* _WHAT TO DO_: Would you find each line in the entries below with the string "УЛИЦА" and copy it?
EXCERPTED RECORDS Block Start
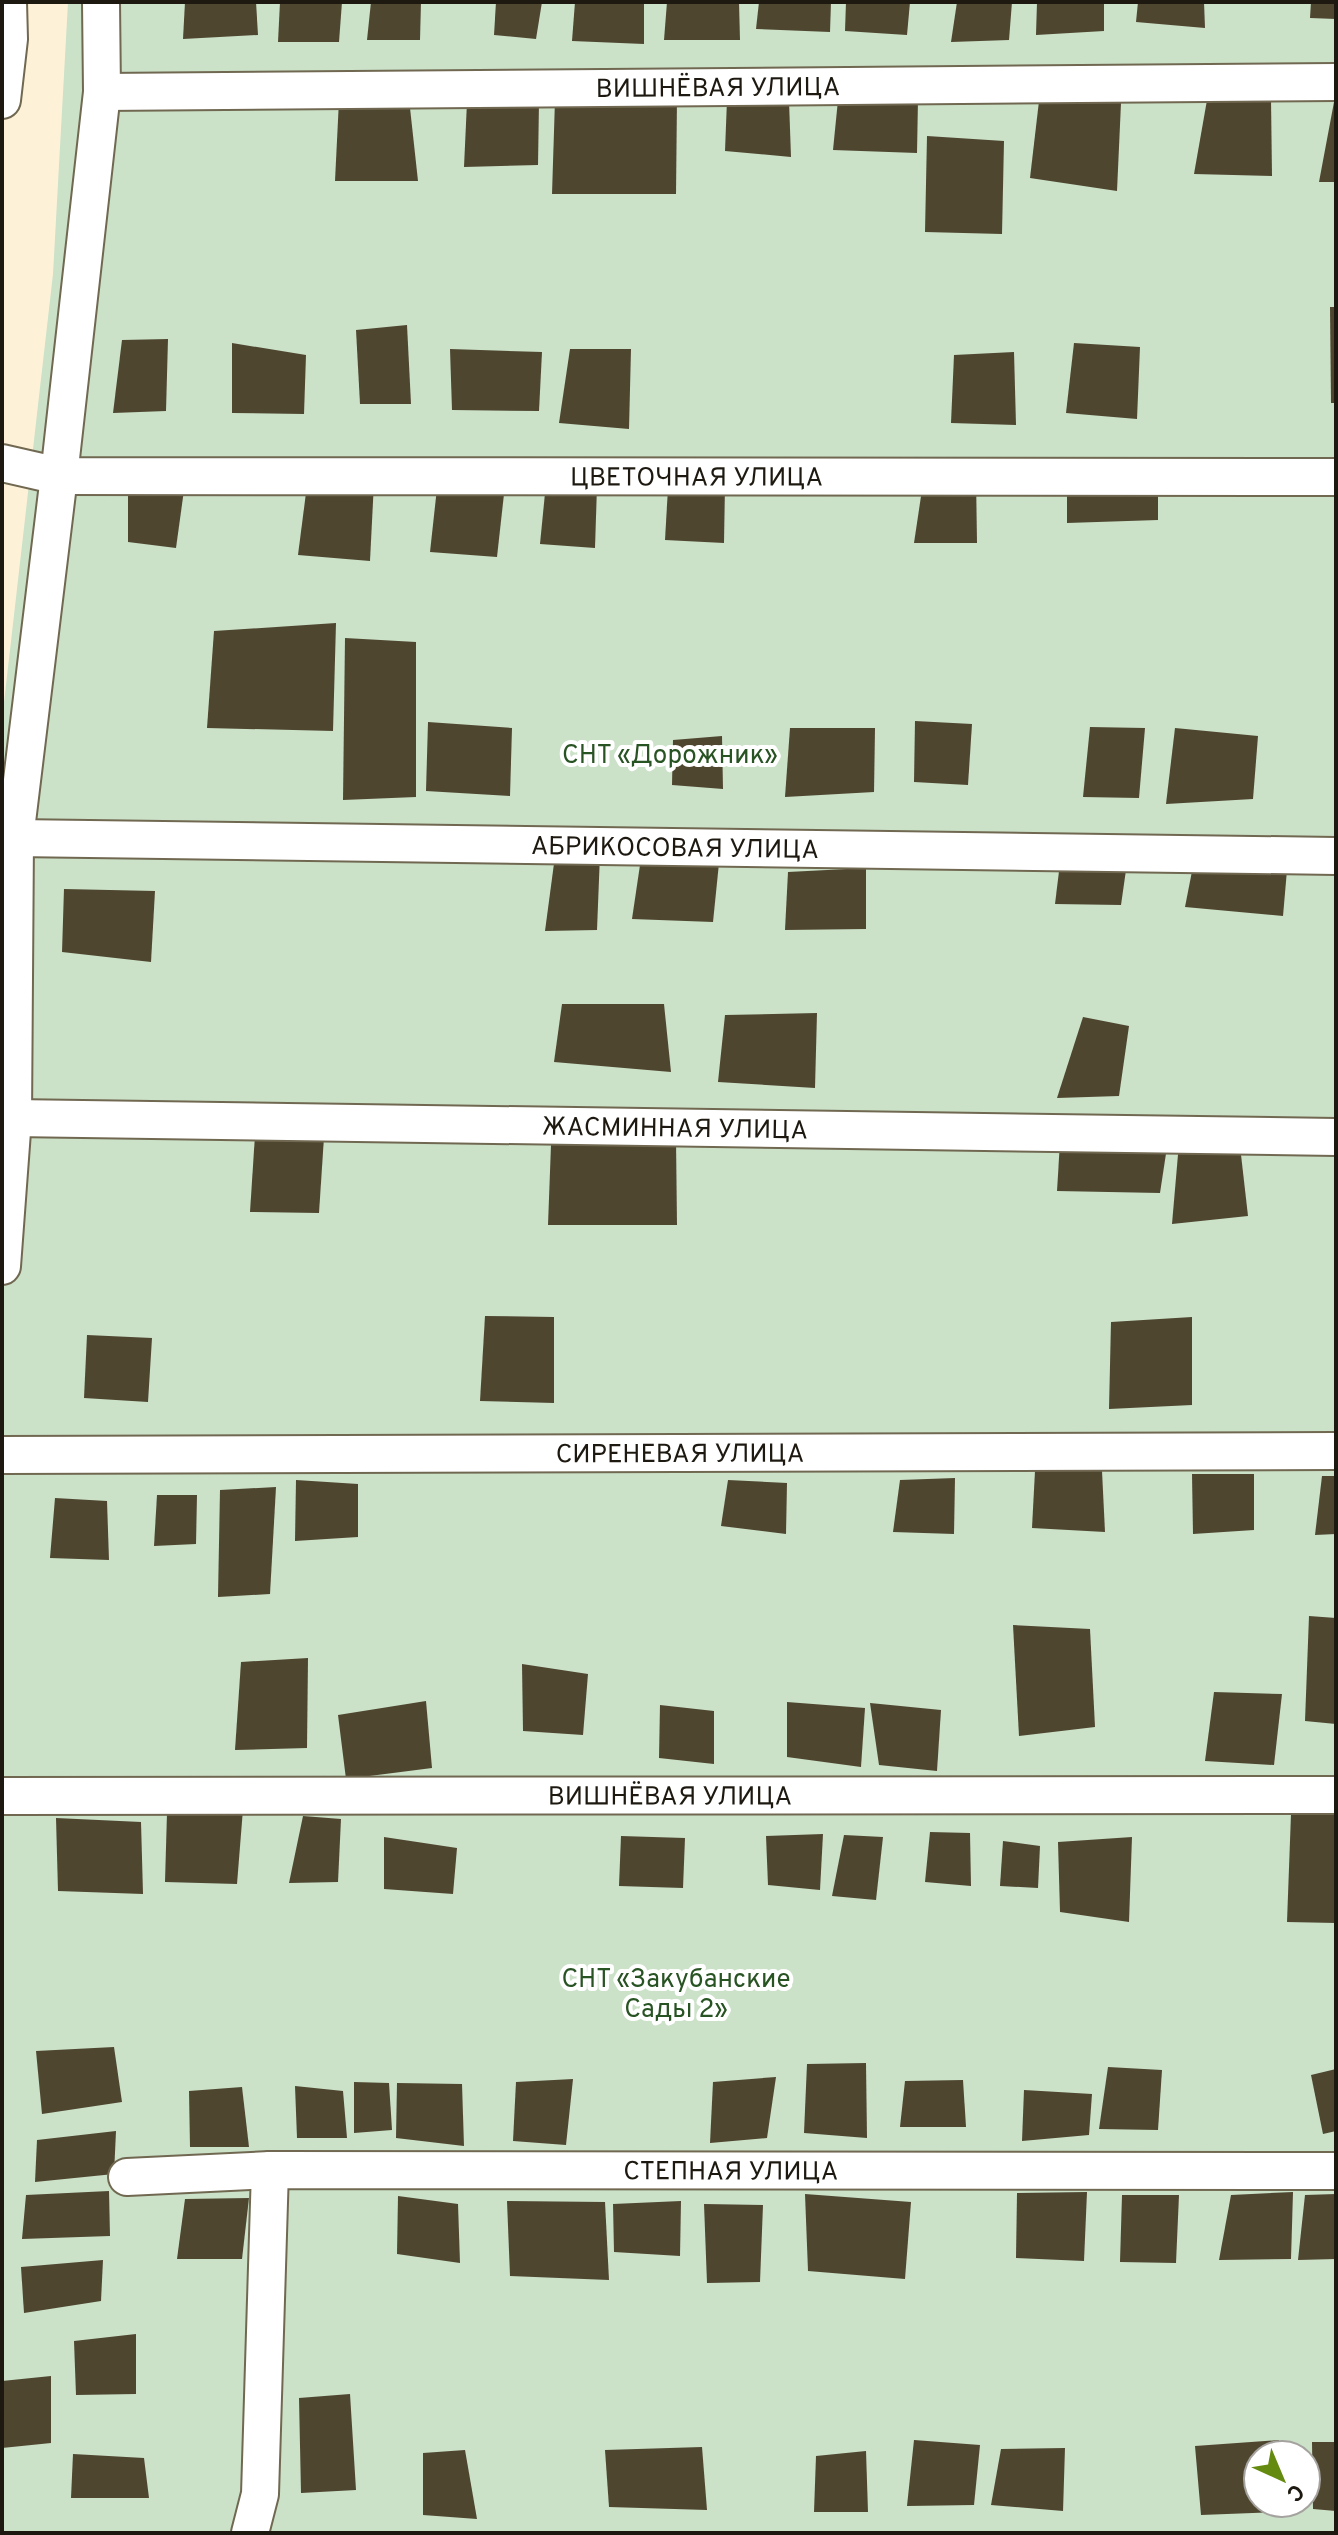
<svg xmlns="http://www.w3.org/2000/svg" width="1338" height="2535" viewBox="0 0 1338 2535" font-family="Overpass,sans-serif">
<rect width="100%" height="100%" fill="#fdf2d8"/>
<path fill="#cbe1c8" fill-rule="evenodd" d="M68,2h1268v2531h-1334v-1813l51,-446zM1258,2455h48v48h-48z"/>
<g fill="#4f4630">
<polygon points="185,2 256,2 258,35 183,39"/>
<polygon points="280,2 342,2 339,42 278,42"/>
<polygon points="371,2 421,2 420,40 367,40"/>
<polygon points="496,2 542,2 536,39 494,35"/>
<polygon points="575,2 644,2 644,44 572,41"/>
<polygon points="667,2 739,2 740,40 664,40"/>
<polygon points="759,2 831,2 830,32 756,29"/>
<polygon points="846,2 910,2 907,35 845,31"/>
<polygon points="957,2 1012,2 1009,40 951,42"/>
<polygon points="1037,2 1104,2 1104,31 1036,35"/>
<polygon points="1138,2 1204,2 1205,28 1136,22"/>
<polygon points="1311,2 1336,2 1336,19 1310,18"/>
<polygon points="677,99 676,194 552,194 555,100"/>
<polygon points="918,99 917,153 833,150 838,100"/>
<polygon points="1271,99 1272,176 1194,174 1207,100"/>
<polygon points="339,100 410,108 418,181 335,181"/>
<polygon points="727,100 789,101 791,157 725,151"/>
<polygon points="539,101 538,165 464,167 467,102"/>
<polygon points="1039,101 1121,103 1117,191 1030,178"/>
<polygon points="1334,102 1336,182 1319,182"/>
<polygon points="927,136 1004,141 1002,234 925,232"/>
<polygon points="1330,307 1336,307 1336,403 1331,403"/>
<polygon points="407,325 411,404 360,404 356,330"/>
<polygon points="168,339 166,411 113,413 122,340"/>
<polygon points="232,343 306,355 304,414 232,413"/>
<polygon points="1074,343 1140,347 1137,419 1066,413"/>
<polygon points="450,349 542,352 539,411 452,410"/>
<polygon points="570,349 631,349 629,429 559,423"/>
<polygon points="1014,352 1016,425 951,423 954,355"/>
<polygon points="976,477 977,543 914,543 923,483"/>
<polygon points="374,482 370,561 298,555 307,485"/>
<polygon points="546,483 597,486 595,548 540,544"/>
<polygon points="1067,484 1158,486 1158,520 1067,523"/>
<polygon points="505,485 497,557 430,552 437,488"/>
<polygon points="725,485 724,543 665,540 668,488"/>
<polygon points="184,490 176,548 128,542 128,491"/>
<polygon points="336,623 333,731 207,728 214,631"/>
<polygon points="345,638 416,642 416,797 343,800"/>
<polygon points="915,721 972,724 968,785 914,782"/>
<polygon points="428,722 512,728 510,796 426,791"/>
<polygon points="1090,727 1145,728 1139,798 1083,797"/>
<polygon points="790,728 875,728 874,792 785,797"/>
<polygon points="1175,728 1258,736 1253,799 1166,804"/>
<polygon points="722,736 723,789 672,785 673,740"/>
<polygon points="600,854 597,930 545,931 555,856"/>
<polygon points="1194,861 1287,870 1283,916 1185,907"/>
<polygon points="719,863 713,922 632,919 640,865"/>
<polygon points="1060,863 1127,863 1121,905 1055,904"/>
<polygon points="866,868 866,929 785,930 788,872"/>
<polygon points="64,889 155,891 151,962 62,952"/>
<polygon points="562,1004 664,1004 671,1072 554,1062"/>
<polygon points="817,1013 815,1088 718,1082 725,1015"/>
<polygon points="1083,1017 1129,1026 1119,1096 1057,1098"/>
<polygon points="255,1135 324,1137 319,1213 250,1212"/>
<polygon points="676,1140 677,1225 548,1225 551,1145"/>
<polygon points="1060,1142 1167,1147 1160,1193 1057,1191"/>
<polygon points="1179,1143 1240,1146 1248,1216 1172,1224"/>
<polygon points="485,1316 554,1317 554,1403 480,1401"/>
<polygon points="1192,1317 1192,1405 1109,1409 1111,1322"/>
<polygon points="87,1335 152,1338 148,1402 84,1398"/>
<polygon points="1035,1471 1102,1471 1105,1532 1032,1528"/>
<polygon points="1192,1474 1254,1474 1254,1530 1193,1534"/>
<polygon points="1322,1476 1336,1476 1336,1534 1315,1535"/>
<polygon points="955,1478 954,1534 893,1532 900,1480"/>
<polygon points="296,1480 358,1484 358,1537 295,1541"/>
<polygon points="728,1480 787,1483 786,1534 721,1526"/>
<polygon points="276,1487 270,1594 218,1597 220,1490"/>
<polygon points="157,1495 197,1495 196,1544 154,1546"/>
<polygon points="55,1498 107,1501 109,1560 50,1558"/>
<polygon points="1309,1616 1336,1618 1336,1724 1305,1721"/>
<polygon points="1013,1625 1090,1629 1095,1727 1019,1736"/>
<polygon points="308,1658 307,1748 235,1750 241,1662"/>
<polygon points="522,1664 588,1674 583,1735 523,1731"/>
<polygon points="1214,1692 1282,1694 1274,1765 1205,1761"/>
<polygon points="426,1701 432,1768 346,1779 338,1715"/>
<polygon points="787,1702 865,1708 861,1767 787,1757"/>
<polygon points="870,1703 941,1710 937,1771 879,1765"/>
<polygon points="660,1705 714,1711 714,1764 659,1758"/>
<polygon points="243,1809 237,1884 165,1882 167,1813"/>
<polygon points="1291,1814 1336,1814 1336,1923 1287,1922"/>
<polygon points="303,1816 341,1819 338,1882 289,1883"/>
<polygon points="56,1818 141,1822 143,1894 58,1891"/>
<polygon points="930,1832 970,1833 971,1886 925,1882"/>
<polygon points="823,1834 820,1890 768,1885 766,1836"/>
<polygon points="844,1835 883,1837 876,1900 832,1896"/>
<polygon points="621,1836 685,1838 683,1888 619,1886"/>
<polygon points="384,1837 457,1848 453,1894 384,1889"/>
<polygon points="1132,1837 1129,1922 1060,1912 1058,1842"/>
<polygon points="1003,1841 1040,1846 1038,1888 1000,1886"/>
<polygon points="114,2047 122,2102 42,2114 36,2051"/>
<polygon points="866,2063 867,2138 804,2133 807,2064"/>
<polygon points="1108,2067 1162,2070 1158,2130 1099,2129"/>
<polygon points="1336,2069 1336,2131 1323,2134 1311,2075"/>
<polygon points="776,2077 767,2138 710,2143 713,2082"/>
<polygon points="573,2079 566,2145 513,2141 516,2082"/>
<polygon points="963,2080 966,2127 900,2127 905,2081"/>
<polygon points="354,2082 389,2083 392,2130 354,2133"/>
<polygon points="397,2083 462,2084 464,2146 396,2138"/>
<polygon points="295,2086 343,2091 347,2138 297,2138"/>
<polygon points="242,2087 249,2147 190,2147 189,2091"/>
<polygon points="1024,2090 1092,2094 1089,2135 1022,2141"/>
<polygon points="116,2131 114,2174 35,2182 37,2140"/>
<polygon points="109,2191 110,2236 22,2239 26,2195"/>
<polygon points="1087,2192 1084,2261 1016,2258 1017,2193"/>
<polygon points="1293,2192 1291,2259 1219,2260 1231,2195"/>
<polygon points="805,2194 911,2202 905,2279 808,2271"/>
<polygon points="1336,2194 1336,2259 1298,2260 1305,2195"/>
<polygon points="1122,2195 1179,2195 1176,2263 1120,2262"/>
<polygon points="398,2196 458,2204 460,2263 397,2254"/>
<polygon points="249,2198 242,2259 177,2259 185,2199"/>
<polygon points="507,2201 605,2202 609,2280 510,2276"/>
<polygon points="681,2201 680,2256 614,2252 613,2204"/>
<polygon points="704,2204 763,2205 760,2282 707,2283"/>
<polygon points="103,2260 101,2301 24,2313 21,2267"/>
<polygon points="136,2334 136,2394 76,2395 74,2341"/>
<polygon points="51,2376 51,2443 2,2448 2,2381"/>
<polygon points="350,2394 356,2490 301,2493 299,2398"/>
<polygon points="914,2440 980,2445 974,2505 907,2506"/>
<polygon points="1279,2440 1279,2455 1258,2455 1258,2503 1280,2503 1280,2512 1201,2515 1195,2446"/>
<polygon points="1312,2442 1336,2442 1336,2511 1313,2509"/>
<polygon points="702,2447 707,2510 609,2507 605,2450"/>
<polygon points="1065,2448 1063,2511 991,2505 1001,2449"/>
<polygon points="465,2450 477,2519 423,2515 423,2453"/>
<polygon points="866,2451 868,2512 814,2512 816,2456"/>
<polygon points="73,2454 144,2458 149,2498 71,2498"/>
</g>
<g fill="none" stroke-linecap="round" stroke-linejoin="round">
<defs>
<g id="minor">
<path id="s1" d="M102,92l1234,-10"/>
<polyline points="2,100 9,39 8,2"/>
<path id="s2" d="M2,463l57,13 1277,1"/>
<path id="s3" d="M15,838l1321,18"/>
<path id="s4" d="M13,1118l1323,19"/>
<polyline points="2,1266 13,1118 15,838 59,476 102,92 101,2"/>
<path id="s5" d="M2,1455l1334,-4"/>
<path id="s6" d="M2,1796l1334,-1"/>
<path id="s7" d="M127,2177l143,-7 1066,1"/>
<polyline points="250,2533 260,2494 270,2170"/>
</g>
</defs>
<use href="#minor" stroke="#716851" stroke-width="40"/>
<use href="#minor" stroke="#fff" stroke-width="36"/>
</g>
<g text-anchor="middle" stroke-width="8" stroke-linejoin="round" paint-order="stroke">
<g font-size="26" fill="#1d1910" stroke="#fff">
<text dy="9" stroke="none"><textPath href="#s1" startOffset="616">ВИШНЁВАЯ УЛИЦА</textPath></text>
<text dy="9" stroke="none"><textPath href="#s2" startOffset="696">ЦВЕТОЧНАЯ УЛИЦА</textPath></text>
<text dy="9" stroke="none"><textPath href="#s3" startOffset="660">АБРИКОСОВАЯ УЛИЦА</textPath></text>
<text dy="9" stroke="none"><textPath href="#s4" startOffset="662">ЖАСМИННАЯ УЛИЦА</textPath></text>
<text dy="9" stroke="none"><textPath href="#s5" startOffset="678">СИРЕНЕВАЯ УЛИЦА</textPath></text>
<text dy="9" stroke="none"><textPath href="#s6" startOffset="668">ВИШНЁВАЯ УЛИЦА</textPath></text>
<text dy="9" stroke="none"><textPath href="#s7" startOffset="604">СТЕПНАЯ УЛИЦА</textPath></text>
</g>
<g font-size="26" fill="#285323" stroke="#fff">
<text x="670" y="763">СНТ «Дорожник»</text>
<text x="676" y="1987">СНТ «Закубанские<tspan x="676" dy="30">Сады 2»</tspan></text>
</g>
</g>
<rect width="1338" height="2535" fill="none" stroke="#1d1910" stroke-width="8"/>
<g transform="translate(1282 2479) rotate(136)"><circle r="38" fill="#ffffff" stroke="#a5a39f" stroke-width="2"/>
<path d="M0-6L14 30L0 20L-14 30Z" fill="#658a10"/>
<text y="-12" font-size="22" font-weight="bold" text-anchor="middle" fill="#1d1910">С</text>
</g>
</svg>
EXCERPTED RECORDS Block End
* _EXERCISE RESULT_:
<text dy="9" stroke="none"><textPath href="#s1" startOffset="616">ВИШНЁВАЯ УЛИЦА</textPath></text>
<text dy="9" stroke="none"><textPath href="#s2" startOffset="696">ЦВЕТОЧНАЯ УЛИЦА</textPath></text>
<text dy="9" stroke="none"><textPath href="#s3" startOffset="660">АБРИКОСОВАЯ УЛИЦА</textPath></text>
<text dy="9" stroke="none"><textPath href="#s4" startOffset="662">ЖАСМИННАЯ УЛИЦА</textPath></text>
<text dy="9" stroke="none"><textPath href="#s5" startOffset="678">СИРЕНЕВАЯ УЛИЦА</textPath></text>
<text dy="9" stroke="none"><textPath href="#s6" startOffset="668">ВИШНЁВАЯ УЛИЦА</textPath></text>
<text dy="9" stroke="none"><textPath href="#s7" startOffset="604">СТЕПНАЯ УЛИЦА</textPath></text>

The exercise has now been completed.